Мельцони смотрел на иезуита большими удивленными глазами, как будто спрашивал: он ли сам сошел с ума или Грубер?
– В доме графа Ожецкого? – повторил он. – Да я никогда не был там!
– Молоды вы, чтобы провести людей опытнее вас!.. – вспыхнув, крикнул Грубер, ударив по столу кулаком. – Я сам, слышите ли, сам видел, как вы входили туда.
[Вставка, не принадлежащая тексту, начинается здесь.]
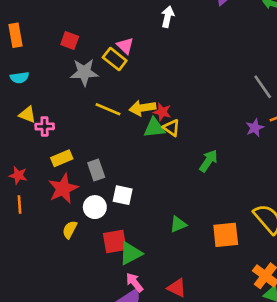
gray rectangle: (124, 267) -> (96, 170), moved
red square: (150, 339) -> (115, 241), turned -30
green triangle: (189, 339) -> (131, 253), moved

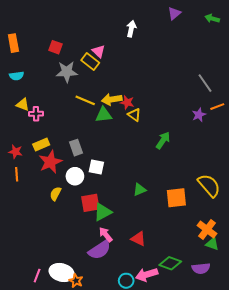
green triangle: (154, 128) -> (104, 115), moved
yellow rectangle: (62, 158) -> (41, 144), moved

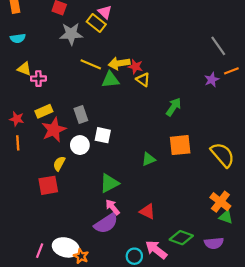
orange square: (176, 198) -> (180, 145), moved
red square: (90, 203) -> (48, 185), moved
pink arrow: (147, 275) -> (156, 250), turned 55

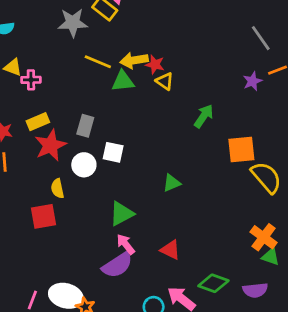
gray rectangle: (81, 115) -> (85, 126), turned 35
orange square: (180, 145) -> (241, 149), moved
yellow semicircle: (59, 164) -> (57, 188), turned -40

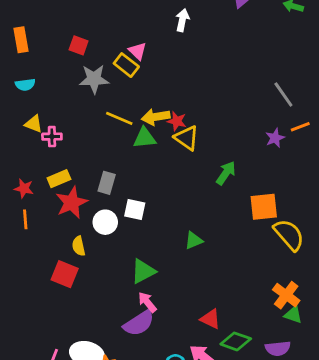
yellow triangle: (165, 81) -> (187, 138), size x1.4
red square: (43, 216) -> (65, 274), turned 32
red triangle: (170, 250) -> (210, 319), moved

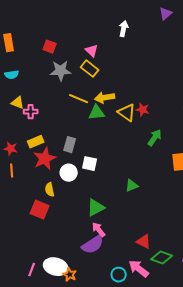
yellow rectangle: (126, 65) -> (90, 69), moved
red star: (177, 121) -> (143, 110), moved

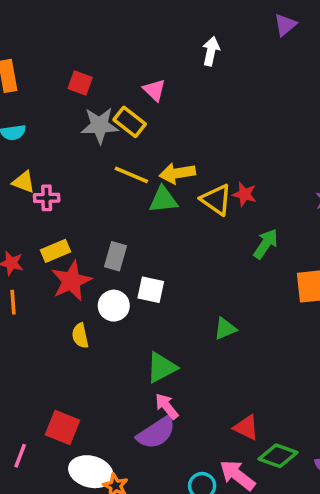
yellow rectangle: (90, 69) -> (130, 122), moved
red square: (40, 210) -> (63, 428), moved
pink line: (32, 270) -> (20, 456), moved

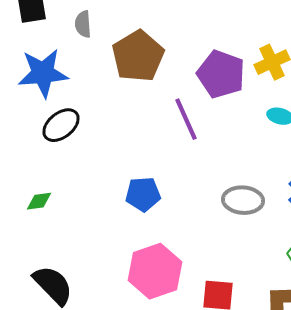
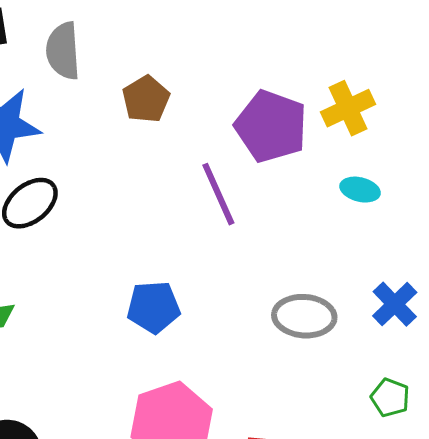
gray semicircle: (83, 24) -> (63, 51), size x1.4
brown pentagon: (138, 56) -> (146, 99), size x0.6

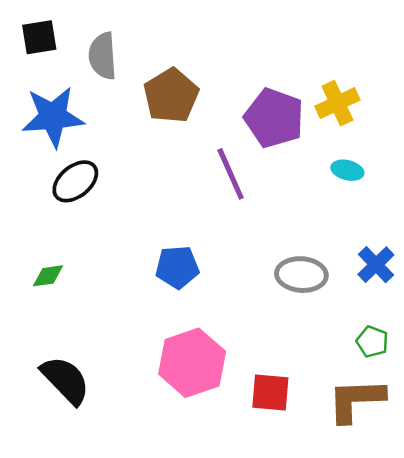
brown pentagon: (146, 99) -> (171, 96), size x1.4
Мельцони опять, еще удивленнее прежнего, посмотрел на него и отрицательно закачал головою.
– Не может этого быть! – проговорил он, стараясь понять, зачем Груберу понадобилось взвести на него это обвинение.
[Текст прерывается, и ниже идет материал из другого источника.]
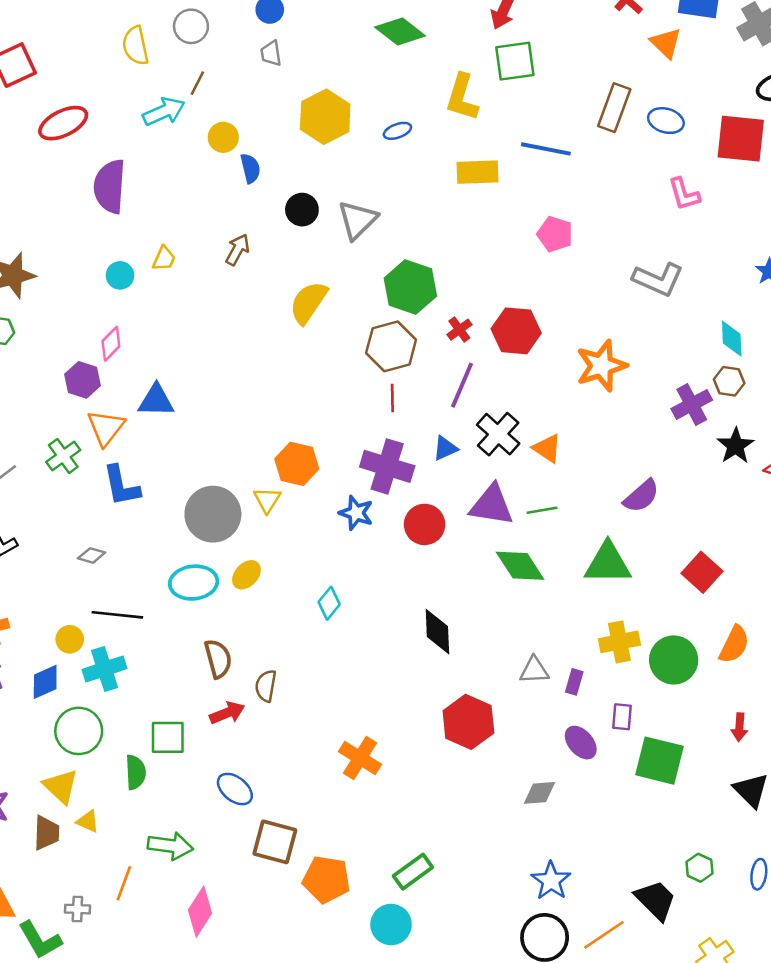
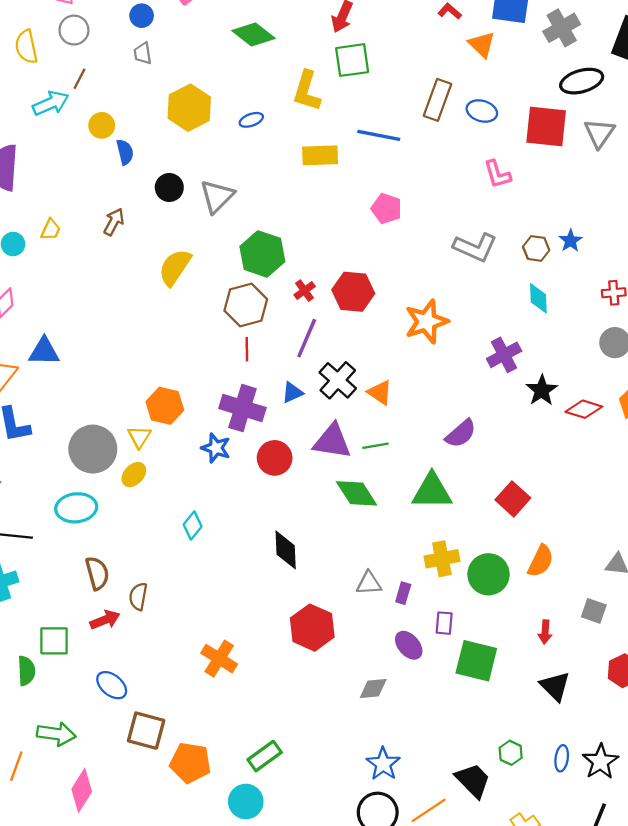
brown hexagon: (729, 381) -> (536, 248), moved
yellow ellipse: (246, 575) -> (134, 475), moved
– Неужели вы были там как изменник? – нагибаясь к нему и засматривая ему в лицо, прошептал с каким-то злобным неестественным шипением Грубер. – Признайтесь же! Ведь вы знаете, что всякое слово запирательства только усугубит вашу вину.
Мельцони, все более и более робея, глядел на него, видя этот гнев и злобу и не понимая, чем они вызваны. Он готов был клясться, что никогда не бывал в доме Ожецкого; он не мог помнить, когда и как это случилось.
– Боже мой, клянусь вам Мадонной, клянусь всем святым… – начал он.
– Не клянитесь напрасно! – перебил Грубер. – Я вам говорю, что сам видел вас.
Подбородок Мельцони затрясся, колени его задрожали, он был жалок.
Но этот жалкий вид, казалось, только больше сердил Грубера.
– Негодный лжец! – крикнул он, вставая. – Я заставлю тебя сознаться!
Еще минута – и он, казалось, ударит несчастного перепуганного Мельцони.
– Боже мой, – почти плача, забормотал тот. – Да откуда же это? Как, за что?
Грубер резко отвернулся и с ужасом схватился за свою старую, умную голову. Впервые в жизни ему приходилось видеть измену иезуита своему ордену.
«Боже, до чего упали, до чего дошли! – пронеслось у него в мозгу. – Среди нас появились изменники, и в такое время, когда мы окружены врагами!»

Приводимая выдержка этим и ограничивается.